WHAT THIS TASK INVOLVES: Without the pictures, repeat the listing character for character.

━━━━━━━━━━

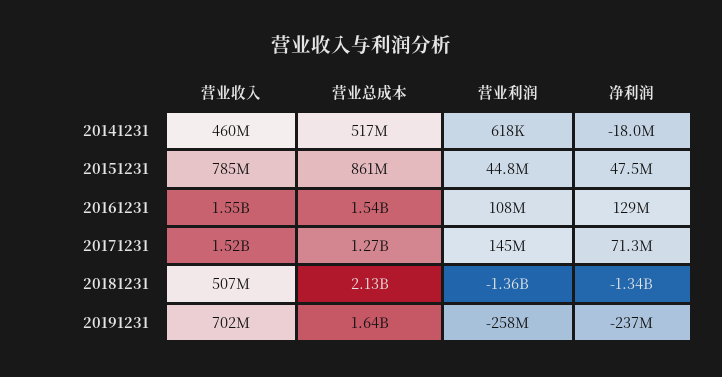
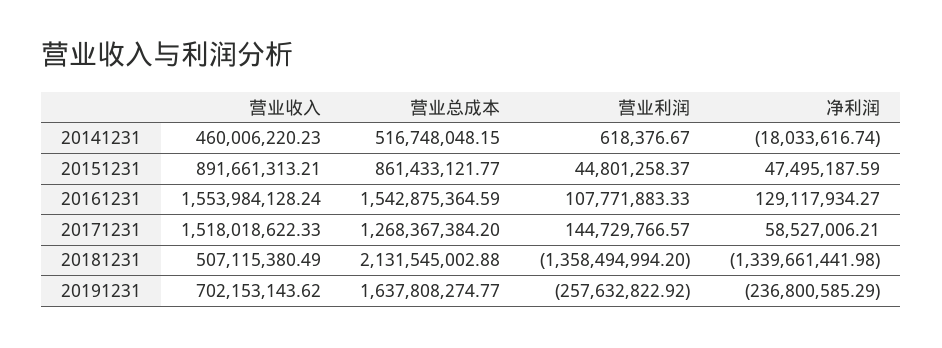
  {
    "营业收入": {
      "20141231": 460006220.23,
-     "20151231": 785000000,
+     "20151231": 891661313.21,
      "20161231": 1553984128.24,
      "20171231": 1518018622.33,
      "20181231": 507115380.49,
      "20191231": 702153143.62
    },
    "营业总成本": {
      "20141231": 516748048.15,
      "20151231": 861433121.77,
      "20161231": 1542875364.59,
      "20171231": 1268367384.2,
      "20181231": 2131545002.88,
      "20191231": 1637808274.77
    },
    "营业利润": {
      "20141231": 618376.67,
      "20151231": 44801258.37,
      "20161231": 107771883.33,
      "20171231": 144729766.57,
      "20181231": -1358494994.2,
      "20191231": -257632822.92
    },
    "净利润": {
      "20141231": -18033616.74,
      "20151231": 47495187.59,
      "20161231": 129117934.27,
-     "20171231": 71300000,
+     "20171231": 58527006.21,
      "20181231": -1339661441.98,
      "20191231": -236800585.29
    }
  }

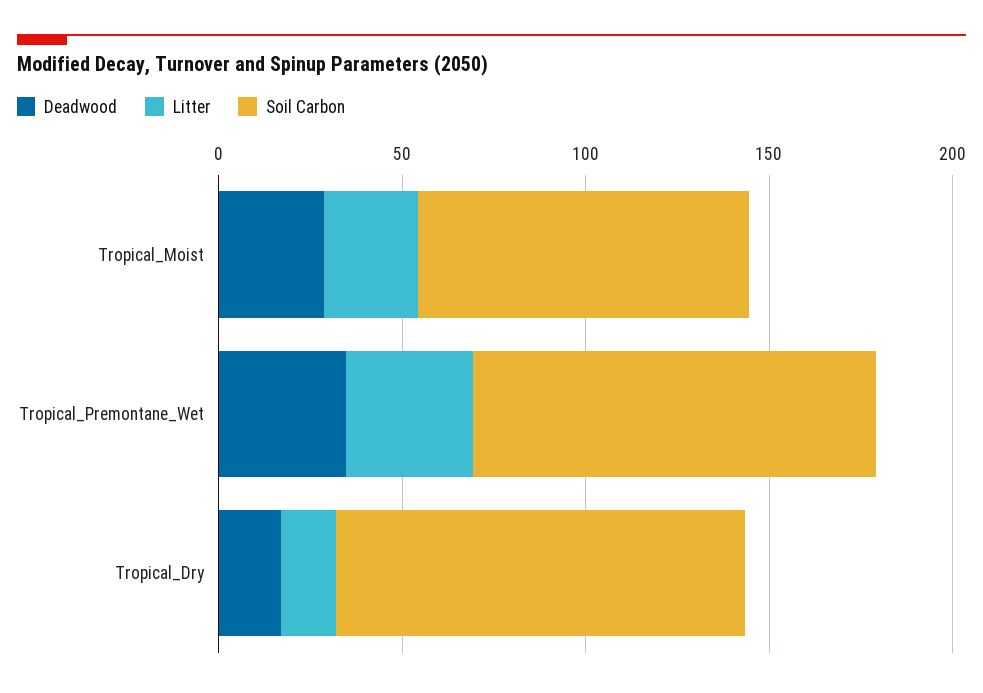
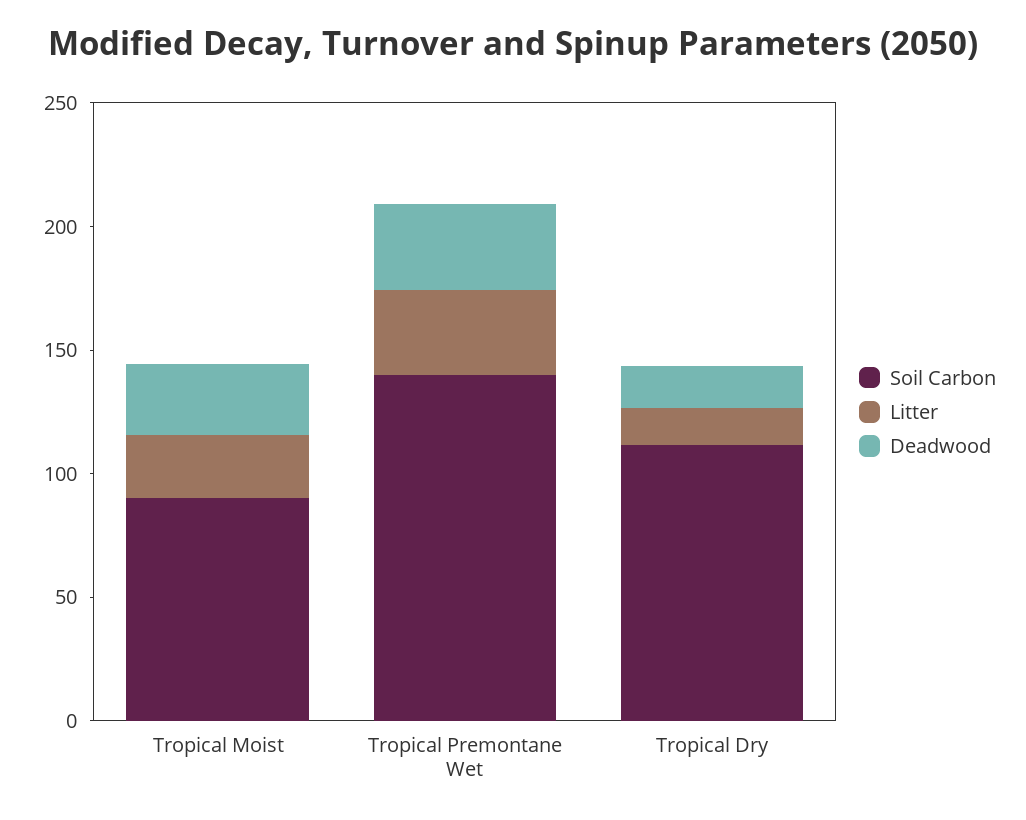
  {
    "Deadwood": {
      "Tropical_Moist": 30,
      "Tropical_Premontane_Wet": 30,
      "Tropical_Dry": 20
    },
    "Litter": {
      "Tropical_Moist": 30,
      "Tropical_Premontane_Wet": 30,
      "Tropical_Dry": 20
    },
    "Soil Carbon": {
      "Tropical_Moist": 90,
-     "Tropical_Premontane_Wet": 110,
+     "Tropical_Premontane_Wet": 140,
      "Tropical_Dry": 110
    }
  }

━━━━━━━━━━

TASK ANSWER:
  {
    "营业收入": {
      "20141231": 460006220.23,
-     "20151231": 785000000,
+     "20151231": 891661313.21,
      "20161231": 1553984128.24,
      "20171231": 1518018622.33,
      "20181231": 507115380.49,
      "20191231": 702153143.62
    },
    "营业总成本": {
      "20141231": 516748048.15,
      "20151231": 861433121.77,
      "20161231": 1542875364.59,
      "20171231": 1268367384.2,
      "20181231": 2131545002.88,
      "20191231": 1637808274.77
    },
    "营业利润": {
      "20141231": 618376.67,
      "20151231": 44801258.37,
      "20161231": 107771883.33,
      "20171231": 144729766.57,
      "20181231": -1358494994.2,
      "20191231": -257632822.92
    },
    "净利润": {
      "20141231": -18033616.74,
      "20151231": 47495187.59,
      "20161231": 129117934.27,
-     "20171231": 71300000,
+     "20171231": 58527006.21,
      "20181231": -1339661441.98,
      "20191231": -236800585.29
    }
  }

  {
    "Deadwood": {
      "Tropical_Moist": 30,
      "Tropical_Premontane_Wet": 30,
      "Tropical_Dry": 20
    },
    "Litter": {
      "Tropical_Moist": 30,
      "Tropical_Premontane_Wet": 30,
      "Tropical_Dry": 20
    },
    "Soil Carbon": {
      "Tropical_Moist": 90,
-     "Tropical_Premontane_Wet": 110,
+     "Tropical_Premontane_Wet": 140,
      "Tropical_Dry": 110
    }
  }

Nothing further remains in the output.